Liputan6.com, Jakarta - Asosiasi Ponsel Seluruh Indonesia (APSI) menyatakan impor ponsel ilegal masih marak terjadi di Indonesia. Bahkan dua merek ponsel ternama, yaitu iPhone dan Xiaomi, disebut sebagai ponsel yang paling banyak diselundupkan.
Ketua APSI Hasan Aula mengatakan, ponsel impor yang masuk secara ilegal ke Indonesia berasal dari berbagai merek. Namun, selama ini iPhone dan Xiaomi yang paling banyak diimpor secara ilegal.
Baca Juga
Advertisement
"Tergantung merek, tidak semua merek ada. Tapi tadi kalau dilihat barangnya iPhone sama Xiaomi kan. Jadi cukup besar dua merek itu. Ponsel ilegal yang ada di sini iPhone dan Xiaomi, memang dua itu paling banyak," ujar dia di Kantor Direktorat Jenderal Bea Cukai, Jakarta, Kamis (15/2/2018).

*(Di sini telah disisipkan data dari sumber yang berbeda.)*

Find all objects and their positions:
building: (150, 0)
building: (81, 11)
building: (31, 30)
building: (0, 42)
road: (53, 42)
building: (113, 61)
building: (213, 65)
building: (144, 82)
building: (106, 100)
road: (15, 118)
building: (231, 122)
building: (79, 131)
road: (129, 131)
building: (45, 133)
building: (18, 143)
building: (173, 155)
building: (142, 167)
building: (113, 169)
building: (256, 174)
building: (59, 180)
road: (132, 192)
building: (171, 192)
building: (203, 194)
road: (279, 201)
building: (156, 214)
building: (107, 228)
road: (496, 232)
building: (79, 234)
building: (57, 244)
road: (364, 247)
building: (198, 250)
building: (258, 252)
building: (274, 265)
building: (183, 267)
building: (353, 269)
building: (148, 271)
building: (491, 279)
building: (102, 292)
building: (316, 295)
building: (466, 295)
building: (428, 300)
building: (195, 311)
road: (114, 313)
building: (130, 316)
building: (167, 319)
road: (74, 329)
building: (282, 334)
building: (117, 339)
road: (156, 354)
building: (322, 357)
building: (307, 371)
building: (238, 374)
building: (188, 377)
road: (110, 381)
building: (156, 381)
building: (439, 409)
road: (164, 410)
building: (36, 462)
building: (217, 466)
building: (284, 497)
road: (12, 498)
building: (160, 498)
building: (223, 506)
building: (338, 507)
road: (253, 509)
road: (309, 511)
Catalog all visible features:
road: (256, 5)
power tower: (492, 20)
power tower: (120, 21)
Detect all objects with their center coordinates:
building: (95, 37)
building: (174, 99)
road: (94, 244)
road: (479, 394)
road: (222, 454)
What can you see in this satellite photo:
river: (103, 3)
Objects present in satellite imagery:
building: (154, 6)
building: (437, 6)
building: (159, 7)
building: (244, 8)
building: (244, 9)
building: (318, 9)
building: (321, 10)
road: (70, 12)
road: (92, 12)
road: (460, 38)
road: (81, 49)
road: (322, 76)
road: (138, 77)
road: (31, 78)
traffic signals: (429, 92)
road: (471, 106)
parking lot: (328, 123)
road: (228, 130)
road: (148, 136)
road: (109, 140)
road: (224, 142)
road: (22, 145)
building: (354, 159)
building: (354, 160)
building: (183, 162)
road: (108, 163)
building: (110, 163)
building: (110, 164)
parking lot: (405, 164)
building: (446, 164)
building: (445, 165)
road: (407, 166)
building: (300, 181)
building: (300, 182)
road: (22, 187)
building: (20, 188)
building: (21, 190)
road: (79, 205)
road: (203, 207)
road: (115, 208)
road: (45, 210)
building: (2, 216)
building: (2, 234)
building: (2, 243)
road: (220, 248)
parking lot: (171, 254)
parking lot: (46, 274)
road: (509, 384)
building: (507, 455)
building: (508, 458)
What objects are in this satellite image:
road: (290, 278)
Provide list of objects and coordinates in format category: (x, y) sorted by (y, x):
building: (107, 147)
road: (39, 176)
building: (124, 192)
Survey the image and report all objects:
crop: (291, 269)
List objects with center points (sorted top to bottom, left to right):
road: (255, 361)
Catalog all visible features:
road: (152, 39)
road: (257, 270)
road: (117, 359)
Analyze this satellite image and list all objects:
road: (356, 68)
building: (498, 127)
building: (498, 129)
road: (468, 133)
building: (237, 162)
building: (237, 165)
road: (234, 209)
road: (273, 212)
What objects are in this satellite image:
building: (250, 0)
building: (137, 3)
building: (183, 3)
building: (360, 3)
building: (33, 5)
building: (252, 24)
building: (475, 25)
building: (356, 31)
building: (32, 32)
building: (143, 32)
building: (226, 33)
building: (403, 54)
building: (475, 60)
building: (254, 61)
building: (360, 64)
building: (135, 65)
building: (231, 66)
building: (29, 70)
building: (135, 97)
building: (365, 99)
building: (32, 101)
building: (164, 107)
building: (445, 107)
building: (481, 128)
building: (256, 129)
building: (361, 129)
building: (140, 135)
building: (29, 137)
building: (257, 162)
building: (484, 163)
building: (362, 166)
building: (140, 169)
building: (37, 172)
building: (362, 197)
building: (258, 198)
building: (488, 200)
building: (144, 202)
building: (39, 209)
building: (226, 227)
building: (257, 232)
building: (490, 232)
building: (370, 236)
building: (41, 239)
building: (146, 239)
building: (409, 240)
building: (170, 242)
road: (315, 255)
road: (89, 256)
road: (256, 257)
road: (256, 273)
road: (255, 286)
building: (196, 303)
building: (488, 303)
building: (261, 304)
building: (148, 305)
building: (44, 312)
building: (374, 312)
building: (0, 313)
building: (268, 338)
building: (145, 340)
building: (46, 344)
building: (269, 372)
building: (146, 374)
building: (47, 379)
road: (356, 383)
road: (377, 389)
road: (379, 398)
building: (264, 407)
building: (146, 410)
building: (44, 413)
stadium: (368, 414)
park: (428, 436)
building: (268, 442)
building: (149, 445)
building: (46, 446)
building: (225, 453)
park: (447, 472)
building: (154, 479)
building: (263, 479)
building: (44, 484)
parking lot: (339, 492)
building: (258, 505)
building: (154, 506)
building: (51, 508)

Menurut dia, perbedaan harga antara ponsel yang legal dan ponsel ilegal juga cukup signifikan, yaitu sekitar 30 persen. Hal ini karena ponsel ilegal tidak membayar pajak dan tidak kena bea masuk.
"Itu sangat signifikan, 20 persen-30 persen karena enggak bayar pajak. Ilegal karena cara masukin barangnya tidak resmi, tidak bayar pajak. Kalau ilegal kan sama sekali tidak ikut proses assembly di Indonesia. Kalau ikut kan dia harus izin ponsel, TKDN, bayar pajak PPN PPh," jelas dia.
Akan tetapi, dengan adanya kewajiban Tingkat Kandungan Dalam Negeri (TKDN) dan pengetatan pemantauan International Mobile Equipment Identity (IMEI) yang akan diterapkan Kementerian Perindustrian (Kemenperin) diharapkan bisa menekan masuknya ponsel ilegal ke Indonesia.
"Karena kalau mau resmi kan smartphone harus dibikin di Indonesia. Sekarang dengan peraturan Menteri Perindustrian semua smartphone harus melalui TKDN, dengan ini kan semua harus bikin di Indonesia. Ke depan kita harap pemerintah melakukan IMEI kontrol ya, ponsel ilegal akan hilang semua," tandas Hasan.
Saksikan Video Pilihan di Bawah Ini:
Produksi Ponsel Buatan RI Tembus 60,5 Juta Unit
Menteri Perindustrian (Menperin) Airlangga Hartarto menyatakan, produksi ponsel di dalam negeri mengalami lonjakan signifikan dalam tiga tahun terakhir. Hal ini membuat jumlah impor ponsel secara legal menurun drastis.
Airlangga menyatakan, Indonesia mengimpor 60 juta unit ponsel pada 2014, sedangkan produksi dalam negeri hanya sekitar 5,7 juta unit.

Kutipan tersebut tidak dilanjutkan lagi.